As the overall death toll from days of violence rose to 45, shopkeepers warned supplies were running low because trucks were unable to reach them, while residents complained of being “caged” in their homes.
“People are suffering without medicines. A lot of people are struggling for medicines for diabetes, hypertension and anti-depressants,” said Nazir Ahmed who owns a pharmacy in the old part of the main city of Srinagar.
With most vehicles ordered off the roads under the curfew, Ahmed said he walked five kilometres (three miles) to a warehouse to buy medicines.
“No fresh supplies are coming from outside. This will last two to three days for my neighbourhood,” Ahmed said, carrying plastic bags full of drugs.
Shops and other businesses have been shuttered under the curfew which the government says is needed to curb the street clashes that erupted after the death of a popular rebel leader on July 8.
Burhan Wani, killed during a gunbattle with government forces, was commander of the Hizbul Mujahideen, one of several fighting for decades against Indian troops deployed in the territory. The clashes are the deadliest since 2010 when massive demonstrations were held against Indian rule.
In the latest violence two protesters were killed late Monday when soldiers opened fire on stone-throwing demonstrators in the south. The Indian army said in a statement troops were forced to shoot when a “large mob turned violent” and “attempted to snatch weapons from the soldiers.”
In parts of Srinagar residents kept watch for volunteers from local charities delivering supplies including food on foot.

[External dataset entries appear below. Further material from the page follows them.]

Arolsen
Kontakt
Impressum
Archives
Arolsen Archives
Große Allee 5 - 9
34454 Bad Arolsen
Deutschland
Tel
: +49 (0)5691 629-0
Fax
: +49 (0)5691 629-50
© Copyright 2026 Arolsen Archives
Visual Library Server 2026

An elderly woman suffering from hypertension and a heart condition said she hoped they would bring medicines soon.
“I don’t have my medicines. Some volunteers came but they did not have the medicines I need,” Noora, 80, who uses one name, said from her doorstep. “We are just caged inside our home,” her son, Ghulam Nabi Ahangar, added.
Ahangar said security forces were firing tear gas and pepper spray at night to deter people from venturing outside.

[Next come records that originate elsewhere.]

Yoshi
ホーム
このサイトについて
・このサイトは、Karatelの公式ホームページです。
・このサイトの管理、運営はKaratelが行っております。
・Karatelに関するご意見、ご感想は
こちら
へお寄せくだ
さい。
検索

“The poisonous gases stay inside our home and lungs the whole night. Our children are falling sick and cannot sleep,” said Ahangar.
Some pharmacies outside hospitals are open but few residents can reach them, while internet and phone services remain patchy.
“Patients who have not been able to reach hospitals will come in large numbers once the curfew is lifted. It will be another huge emergency,” said Kaisar Ahmed, head of Sri Maharaja Hari Singh and six other government hospitals in Srinagar.